= Combat Estimate =

Combat estimate for military engagements

The Combat Estimate, also known as the Seven Questions, is a sequence of questions used by military commanders, usually in contact with the enemy, to plan their response, such as a platoon attack. It provides a means for formulating a plan that meets the exigencies of battle, even in very difficult circumstances. However, it may also be used at all levels in the chain of command, from tactical to strategic.

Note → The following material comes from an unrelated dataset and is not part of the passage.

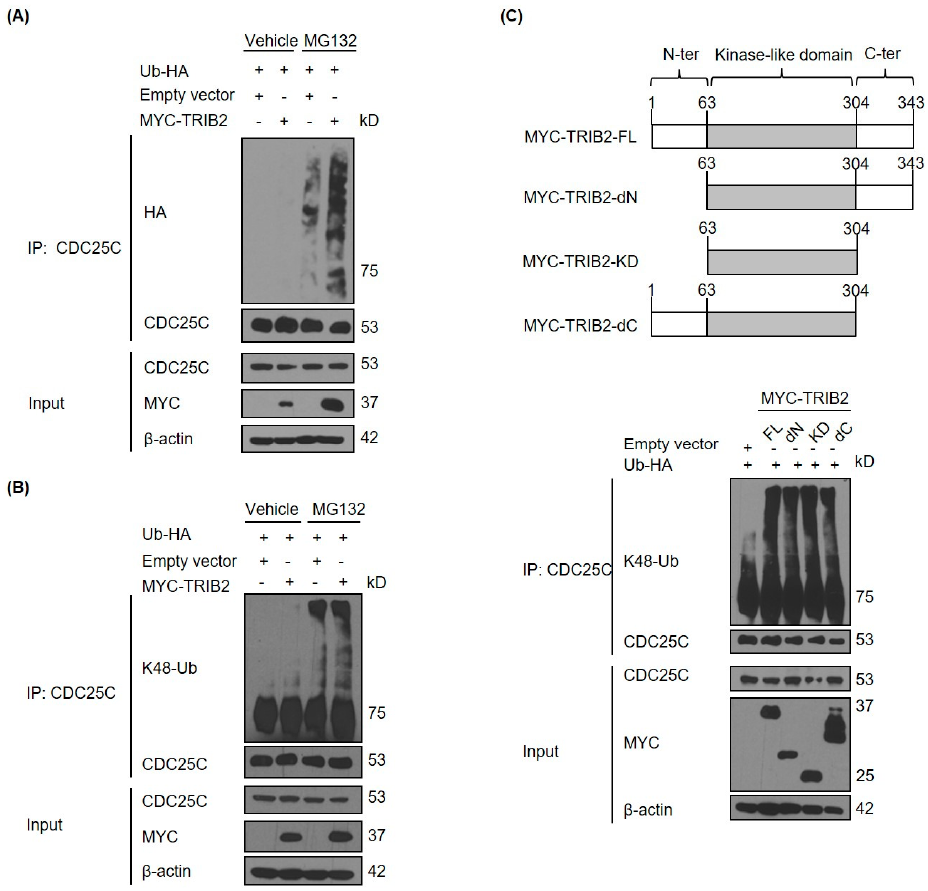
Figure 3. TRIB2 promotes K48-linked polyubiquitination of CDC25C. ( A ) Effect of overexpression of MYC-tagged TRIB2 on ubiquitination of endogenous CDC25C in HeLa cells. Effect of overexpression of ( B ) MYC-tagged TRIB2 wild type and ( C ) different mutants on K48-linked ubiquitination of endogenous CDC25C in HeLa cells. FL, full length; dN, N-terminal deleted; KD, only kinase domain expressed; dC, C-terminal deleted. For ( A , C ), all samples were treated with 10 µM of MG132 for 7 h prior cell lysis. Ub-HA, HA-tagged ubiquitin.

The Combat Estimate was introduced by the British Army in 2001, although the military estimate or appreciation process is used widely by militaries around the world. It was developed to simplify and speedup the planning process at Battlegroup (BG) level. The approach focuses all of the work strands carried out during planning and ensures that these works have purpose. Its effectiveness has led to variants of it being used as a tool for decision making in a variety of contexts, from surgery to management consulting. An example is its application in identifying the process of plan development, the initial research stage for SMEs.

==The questions==

The Combat Estimate consists of seven questions as follows:

1. What is the situation and how does it affect me?
2. What have I been told to do and why?
3. What effects do I need to achieve and what direction must I give to develop my plan?
4. Where can I best accomplish each action or effect?
5. What resources do I need to accomplish each action or effect?
6. When and where do these actions take place in relation to each other?
7. What control measures do I need to impose?